The Boston NAACP did organize a tour of Nubian Square during the convention and met with members of the community during their planning process.

But branch President Tanisha Sullivan said that for too long, a lack of investment in Nubian Square hasn’t positioned it to support something like a national convention.

“I want to celebrate Nubian Square and every opportunity I get, I will do so,” Sullivan said. “At the same time we’ve got to do more to hold both governments and the private sector accountable for making reinvestment in that particular part of the city so that it has something more to offer to folks when they’re coming to Boston.”

So whether it’s public art recognizing a global civil rights figure or the convening of the oldest and largest civil rights organization in the U.S., how can the momentum spark a shift here?

It may already be happening in the form of redevelopment.

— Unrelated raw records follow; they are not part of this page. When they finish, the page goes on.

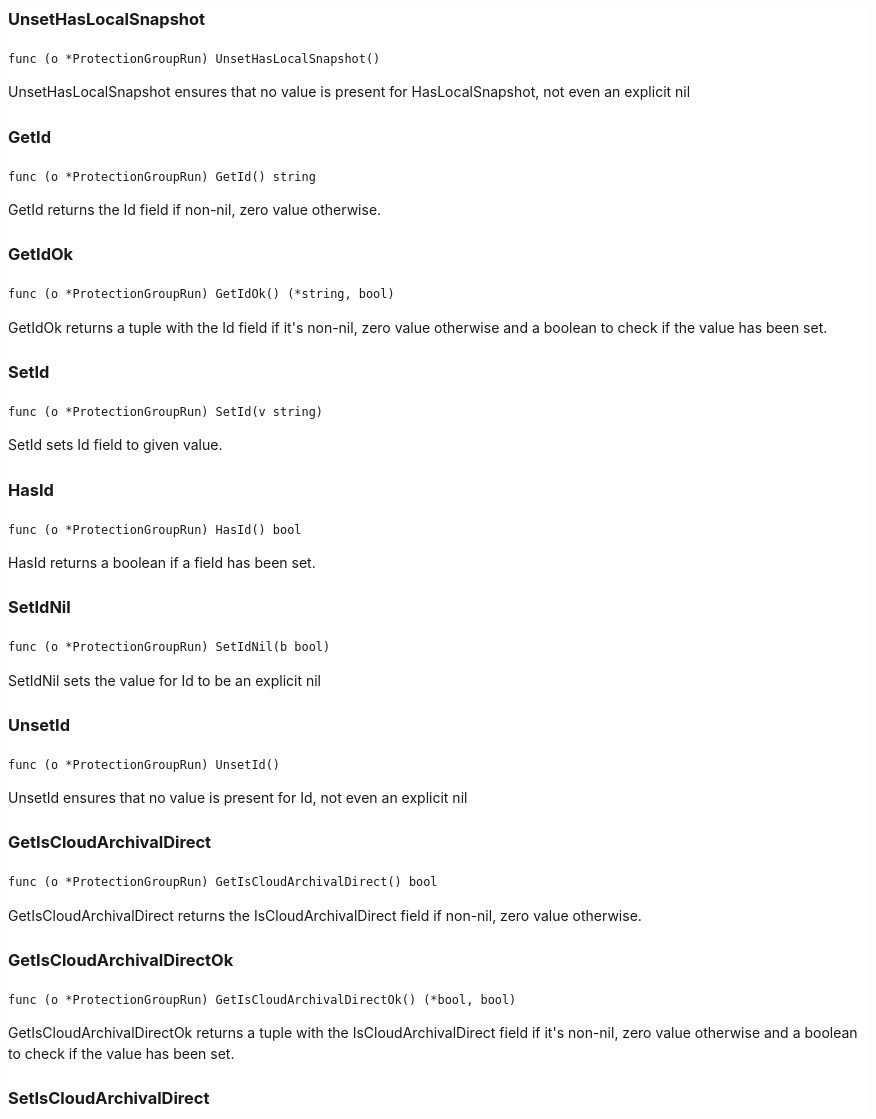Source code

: ### UnsetHasLocalSnapshot
`func (o *ProtectionGroupRun) UnsetHasLocalSnapshot()`

UnsetHasLocalSnapshot ensures that no value is present for HasLocalSnapshot, not even an explicit nil
### GetId

`func (o *ProtectionGroupRun) GetId() string`

GetId returns the Id field if non-nil, zero value otherwise.

### GetIdOk

`func (o *ProtectionGroupRun) GetIdOk() (*string, bool)`

GetIdOk returns a tuple with the Id field if it's non-nil, zero value otherwise
and a boolean to check if the value has been set.

### SetId

`func (o *ProtectionGroupRun) SetId(v string)`

SetId sets Id field to given value.

### HasId

`func (o *ProtectionGroupRun) HasId() bool`

HasId returns a boolean if a field has been set.

### SetIdNil

`func (o *ProtectionGroupRun) SetIdNil(b bool)`

 SetIdNil sets the value for Id to be an explicit nil

### UnsetId
`func (o *ProtectionGroupRun) UnsetId()`

UnsetId ensures that no value is present for Id, not even an explicit nil
### GetIsCloudArchivalDirect

`func (o *ProtectionGroupRun) GetIsCloudArchivalDirect() bool`

GetIsCloudArchivalDirect returns the IsCloudArchivalDirect field if non-nil, zero value otherwise.

### GetIsCloudArchivalDirectOk

`func (o *ProtectionGroupRun) GetIsCloudArchivalDirectOk() (*bool, bool)`

GetIsCloudArchivalDirectOk returns a tuple with the IsCloudArchivalDirect field if it's non-nil, zero value otherwise
and a boolean to check if the value has been set.

### SetIsCloudArchivalDirect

Private developers with ties to the neighborhood say projects like the long-awaited Parcel 3 will help revitalize the area. It’s set to break ground in the coming years just outside of Nubian Square.

It’s also expected to bring affordable housing, retail and cultural spaces, such as the center promised by Embrace Boston to accompany the new monument on the Common.

Executive Director Imari Paris Jeffries said there’s also a monument coming to Nubian Square.

“We hope to break ground in 18 months, and then 30 months after that we should be opening our doors,” Paris Jeffries said. “So there will be another monument, and I think those two monuments will be in relationship to each other. We’re creating a pipeline. One thing leads to something bigger and better, and I think the Embrace Center has the potential to be bigger than The Embrace.”

There’s also the new memorial to Justice Edward O. Gourdin in Veterans Memorial Park that was unveiled in August.

Plus Nubian Ascends, a pedestrian-focused development set to come to Washington Street, promises life science labs and a new cultural center. And there’s another mixed-use development coming to the area, where the Boston NAACP branch plans to relocate its office from its current home in Roxbury’s Washington Park Mall.

But with new development comes concerns about gentrification for residents and businesses alike.

That’s something Roxbury native and Councilor Tania Fernandes Anderson is trying to safeguard against. She’s also pushing for more investment from the city in this neighborhood.

She said it will take a lot more than fancy buildings for things to change.

“As long as you can build a box for me and you put me in it and all I have to come out to is clean kitchens and work your restaurants, then that is not real economic mobility,” Fernandes Anderson said. “I would say then that you would support a housing ecosystem, so that I live a higher quality of life.”

We met at Nubian Markets, a café and grocery store that opened this year offering Halal and other culturally specific foods.

The councilor sees businesses like these as vital to Nubian Square’s future. And she has a message for newcomers.

“I would just say to my fellow gentrifiers: Welcome to Boston, but please partake in the mom and pop shops,” she said. “Please go to the bodegas, please, please invest in the small business in our corridors.”

With recent talks about bringing a Black Wall Street to Boston, sparked by Celtics player Jaylen Brown, some are pointing to Nubian Square as its obvious home — not just for its potential future, but because of the wealth in its past.

It’s one that Rufus J. Faulk said any economic revival here should honor, especially since the familiar hustle and bustle has faded away.

“There aren’t as many stores, isn’t as much activity,” he said. “But I think, I feel like there’s so much potential to sort of rebuild that. So we talk about the old and the new: How do we bring the sort of traditions that made Roxbury what it was, and sort of update them so now we can sort of expand upon it to make sure that it’s like the culture hasn’t died?”

Keeping that culture alive here could be the key to having it all over the city.

Paris Alston is co-host of Morning Edition and The Wake Up podcast at GBH News.